Quote from @Rachel Simpson:
Hi all. I am analyzing a deal that is outside my comfort zone and I am very much in my head and overthinking it. I am hoping for insight from more experienced investors.I currently invest in a class C (probably C-) area that provides fantastic cashflow but will likely not appreciate as well as other markets.
I have the opportunity to purchase a duplex (Class B neighborhood) in an area that is seeing job growth and with steady increase in both rents and real estate prices. Professionals/ hospitality workers are moving to the area as they are being priced out of the nearby tourist areas where they work. It is also near a large naval base that is going to be adding more jobs, as well. Large development of very nice single family homes being planned for in that area.
Here is the catch. Right now, it will cashflow MAYBE $50 a month when considering capex, maintenance, etc (Thank you, interest rates). It would be an appreciation buy, mostly. INSIGHT PLEASE! I feel like I need a property like this to balance out my doors in a less savory market.
I'll give you some actual, real life examples and #'s, which may help.
Just prior to the 2008 downturn, I exchanged a very high appreciating rental into multiple less expensive markets for a combination of appreciation and cashflow potential. I bought in 3 different markets, each with different expectations: appreciation potential, cashflow, and a moderate amount of both.
Now, I unfortunately don't still have all of them, but here is a snapshot of some actual #'s using zillow for today's values (for quick and easy valuation). I also added 2 more cashflow properties that I purchased a long while ago to show their longterm performance.
Cashflow market
1) 1997 - $80k/$700mth rent
cashflow was average, but return was high -45% CoC
avg tenant issues, not always consistent rent and rent did decrease at one point with difficulty finding tenants.
today's estimate- $170k/$1,300mth rent
2) 1997 - $71k/$750mth rent
cashflow was average, but return was good-30% CoC
avg tenant issues, not always consistent rent and rent did decrease at one point with difficulty finding tenants.
today's estimate- $170k/$1,300mth rent
3) 2007 - $165k/$1,300mth rent
Cashflow was good at first, but became intermittent due to many property issues/tenant issues, etc.

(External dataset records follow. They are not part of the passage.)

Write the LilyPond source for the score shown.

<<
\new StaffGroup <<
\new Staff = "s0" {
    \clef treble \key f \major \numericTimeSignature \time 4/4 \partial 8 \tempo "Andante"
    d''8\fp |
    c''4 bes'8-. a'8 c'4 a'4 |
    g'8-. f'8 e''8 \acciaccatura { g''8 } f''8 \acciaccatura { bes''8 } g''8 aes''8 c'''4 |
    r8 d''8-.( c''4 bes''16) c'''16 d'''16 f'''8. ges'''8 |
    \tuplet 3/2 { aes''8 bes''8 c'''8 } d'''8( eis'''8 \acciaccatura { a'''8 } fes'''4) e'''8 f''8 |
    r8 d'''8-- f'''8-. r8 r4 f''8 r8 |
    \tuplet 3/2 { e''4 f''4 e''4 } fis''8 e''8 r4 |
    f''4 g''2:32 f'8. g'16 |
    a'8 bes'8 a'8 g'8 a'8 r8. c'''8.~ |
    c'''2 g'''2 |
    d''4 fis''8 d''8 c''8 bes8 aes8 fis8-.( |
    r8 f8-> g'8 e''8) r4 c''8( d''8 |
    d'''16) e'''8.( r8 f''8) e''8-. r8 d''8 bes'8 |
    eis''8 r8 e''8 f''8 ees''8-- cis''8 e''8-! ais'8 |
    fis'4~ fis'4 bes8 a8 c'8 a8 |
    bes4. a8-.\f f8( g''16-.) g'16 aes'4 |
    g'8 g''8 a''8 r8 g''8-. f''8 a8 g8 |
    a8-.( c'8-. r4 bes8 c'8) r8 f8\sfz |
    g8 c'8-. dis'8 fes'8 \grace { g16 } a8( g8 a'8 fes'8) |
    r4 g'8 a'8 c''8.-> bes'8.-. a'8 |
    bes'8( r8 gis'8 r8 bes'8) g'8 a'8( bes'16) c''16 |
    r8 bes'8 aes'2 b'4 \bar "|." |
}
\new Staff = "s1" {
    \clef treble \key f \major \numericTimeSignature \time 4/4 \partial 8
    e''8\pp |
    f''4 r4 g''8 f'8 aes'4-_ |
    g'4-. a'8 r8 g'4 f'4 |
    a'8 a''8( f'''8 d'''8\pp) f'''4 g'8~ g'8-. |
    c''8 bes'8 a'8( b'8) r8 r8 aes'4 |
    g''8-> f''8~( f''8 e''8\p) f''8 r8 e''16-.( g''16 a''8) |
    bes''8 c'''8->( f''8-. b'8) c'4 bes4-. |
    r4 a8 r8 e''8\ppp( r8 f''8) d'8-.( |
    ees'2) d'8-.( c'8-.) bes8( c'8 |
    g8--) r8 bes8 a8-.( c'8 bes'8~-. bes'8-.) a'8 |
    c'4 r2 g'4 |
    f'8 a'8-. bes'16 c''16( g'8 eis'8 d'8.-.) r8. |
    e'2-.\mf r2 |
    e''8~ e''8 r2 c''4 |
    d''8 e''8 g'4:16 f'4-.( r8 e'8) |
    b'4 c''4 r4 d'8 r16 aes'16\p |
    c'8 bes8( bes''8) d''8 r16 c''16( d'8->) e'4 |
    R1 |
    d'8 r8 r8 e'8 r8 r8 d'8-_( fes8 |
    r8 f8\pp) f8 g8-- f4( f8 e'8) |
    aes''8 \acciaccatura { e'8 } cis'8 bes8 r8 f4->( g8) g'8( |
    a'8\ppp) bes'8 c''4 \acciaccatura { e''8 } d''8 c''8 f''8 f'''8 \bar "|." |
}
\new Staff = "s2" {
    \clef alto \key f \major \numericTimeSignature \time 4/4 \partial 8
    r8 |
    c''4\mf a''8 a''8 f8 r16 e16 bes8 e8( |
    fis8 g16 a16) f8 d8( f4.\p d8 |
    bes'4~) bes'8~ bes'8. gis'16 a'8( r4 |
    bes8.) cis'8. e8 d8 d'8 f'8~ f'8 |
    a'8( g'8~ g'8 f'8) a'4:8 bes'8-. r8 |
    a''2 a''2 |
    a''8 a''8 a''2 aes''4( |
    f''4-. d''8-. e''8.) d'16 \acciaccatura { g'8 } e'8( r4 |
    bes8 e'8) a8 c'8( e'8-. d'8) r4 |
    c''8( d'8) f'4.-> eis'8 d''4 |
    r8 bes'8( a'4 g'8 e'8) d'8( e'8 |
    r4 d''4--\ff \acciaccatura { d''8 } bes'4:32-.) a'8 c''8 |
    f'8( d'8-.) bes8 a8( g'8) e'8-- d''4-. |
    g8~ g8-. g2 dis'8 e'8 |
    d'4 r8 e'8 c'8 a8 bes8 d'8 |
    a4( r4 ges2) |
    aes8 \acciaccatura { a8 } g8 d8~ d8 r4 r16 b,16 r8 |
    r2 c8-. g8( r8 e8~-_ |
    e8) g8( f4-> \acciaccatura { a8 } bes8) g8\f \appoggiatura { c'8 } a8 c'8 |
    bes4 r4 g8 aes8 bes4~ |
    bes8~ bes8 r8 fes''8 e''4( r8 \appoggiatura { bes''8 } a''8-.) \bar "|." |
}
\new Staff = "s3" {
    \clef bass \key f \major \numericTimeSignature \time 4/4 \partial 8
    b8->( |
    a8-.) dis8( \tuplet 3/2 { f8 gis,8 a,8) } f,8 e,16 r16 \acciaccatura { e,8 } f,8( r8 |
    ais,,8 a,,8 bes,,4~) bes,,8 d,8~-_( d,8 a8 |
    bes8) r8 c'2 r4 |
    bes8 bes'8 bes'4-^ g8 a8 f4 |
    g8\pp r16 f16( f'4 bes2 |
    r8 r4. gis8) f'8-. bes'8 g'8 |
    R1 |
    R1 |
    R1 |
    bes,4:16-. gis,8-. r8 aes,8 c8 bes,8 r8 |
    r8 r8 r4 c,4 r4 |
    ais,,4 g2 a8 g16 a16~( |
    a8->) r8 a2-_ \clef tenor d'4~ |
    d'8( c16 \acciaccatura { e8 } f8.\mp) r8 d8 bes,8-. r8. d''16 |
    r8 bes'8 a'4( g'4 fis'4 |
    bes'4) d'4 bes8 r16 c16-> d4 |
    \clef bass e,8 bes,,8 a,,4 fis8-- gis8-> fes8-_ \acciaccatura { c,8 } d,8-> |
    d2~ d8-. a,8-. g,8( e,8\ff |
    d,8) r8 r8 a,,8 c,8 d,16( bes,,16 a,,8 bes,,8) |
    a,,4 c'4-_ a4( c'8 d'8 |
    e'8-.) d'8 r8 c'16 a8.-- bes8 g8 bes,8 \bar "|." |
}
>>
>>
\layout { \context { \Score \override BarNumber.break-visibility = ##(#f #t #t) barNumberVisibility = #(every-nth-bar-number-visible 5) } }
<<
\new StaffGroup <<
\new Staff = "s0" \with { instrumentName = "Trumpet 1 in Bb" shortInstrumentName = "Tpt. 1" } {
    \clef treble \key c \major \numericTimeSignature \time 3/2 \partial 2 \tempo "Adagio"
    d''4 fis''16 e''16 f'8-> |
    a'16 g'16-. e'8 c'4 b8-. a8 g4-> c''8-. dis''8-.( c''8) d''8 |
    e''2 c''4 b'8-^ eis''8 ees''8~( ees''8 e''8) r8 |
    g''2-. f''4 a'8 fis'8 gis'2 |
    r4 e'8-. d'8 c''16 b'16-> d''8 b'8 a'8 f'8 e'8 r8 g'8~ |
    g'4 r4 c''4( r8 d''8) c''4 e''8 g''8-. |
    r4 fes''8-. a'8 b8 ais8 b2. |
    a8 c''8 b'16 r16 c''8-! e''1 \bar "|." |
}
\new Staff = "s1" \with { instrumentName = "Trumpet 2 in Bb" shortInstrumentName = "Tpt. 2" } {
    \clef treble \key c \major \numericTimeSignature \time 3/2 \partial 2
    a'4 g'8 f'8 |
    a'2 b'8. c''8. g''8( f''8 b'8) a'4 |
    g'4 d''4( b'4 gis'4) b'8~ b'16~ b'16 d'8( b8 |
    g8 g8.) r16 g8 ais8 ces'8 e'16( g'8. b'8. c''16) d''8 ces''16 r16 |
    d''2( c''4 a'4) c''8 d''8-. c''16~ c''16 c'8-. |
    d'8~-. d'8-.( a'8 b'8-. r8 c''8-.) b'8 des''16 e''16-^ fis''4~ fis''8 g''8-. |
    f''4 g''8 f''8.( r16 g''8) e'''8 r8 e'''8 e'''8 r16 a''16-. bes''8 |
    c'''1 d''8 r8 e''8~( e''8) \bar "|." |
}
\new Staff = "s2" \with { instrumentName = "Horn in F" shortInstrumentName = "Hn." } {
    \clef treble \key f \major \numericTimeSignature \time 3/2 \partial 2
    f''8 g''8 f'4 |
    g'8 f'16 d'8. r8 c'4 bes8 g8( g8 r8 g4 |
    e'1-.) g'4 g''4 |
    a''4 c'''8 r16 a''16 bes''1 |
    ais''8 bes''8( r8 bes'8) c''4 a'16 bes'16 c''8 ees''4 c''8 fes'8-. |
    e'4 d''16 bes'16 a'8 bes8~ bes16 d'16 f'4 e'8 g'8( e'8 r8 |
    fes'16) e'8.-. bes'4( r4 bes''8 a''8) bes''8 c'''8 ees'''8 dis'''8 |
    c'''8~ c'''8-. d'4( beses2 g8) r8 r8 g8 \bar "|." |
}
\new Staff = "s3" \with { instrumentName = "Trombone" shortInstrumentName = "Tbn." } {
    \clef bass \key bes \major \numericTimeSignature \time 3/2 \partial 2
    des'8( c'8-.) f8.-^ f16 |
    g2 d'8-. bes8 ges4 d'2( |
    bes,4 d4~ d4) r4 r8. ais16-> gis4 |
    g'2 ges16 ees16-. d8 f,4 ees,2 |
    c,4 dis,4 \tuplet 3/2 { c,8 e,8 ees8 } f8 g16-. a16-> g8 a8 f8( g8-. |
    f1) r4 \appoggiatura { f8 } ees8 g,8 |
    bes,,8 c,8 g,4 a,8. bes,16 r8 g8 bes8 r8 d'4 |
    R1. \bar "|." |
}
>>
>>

today's estimate- $275k/$2,000mth rent
Combo of cashflow/moderate appreciation potential market
1) 2006 @ $150k/$1,450mth rent
cashflow avg, good property, minimal tenant/property issues
today's estimate- $355k/$2,200mth rent
2) 2007 @ $181k/$1,795mth rent
cashflow avg, good property, minimal tenant/property issues
today's estimate- $400k/$2,500mth rent
Potential Appreciation Market
1) 2006 @ $110k/$995mth rent
cashflowed minimally with larger down payment
Today's estimate = $500k / $2,500mth rent
2) 2006 @ $165k/$1,000mth rent
cashflowed minimally with larger down payment
Today's estimate- $540k/$2,200mth rent
So, basically, the question is, after some time, which properties would you want to own? I know, it isn't that simple and there is more that goes into it, but me, personally, I would've rather had more in the appreciation potential markets and wish I woud've kept more of what I had.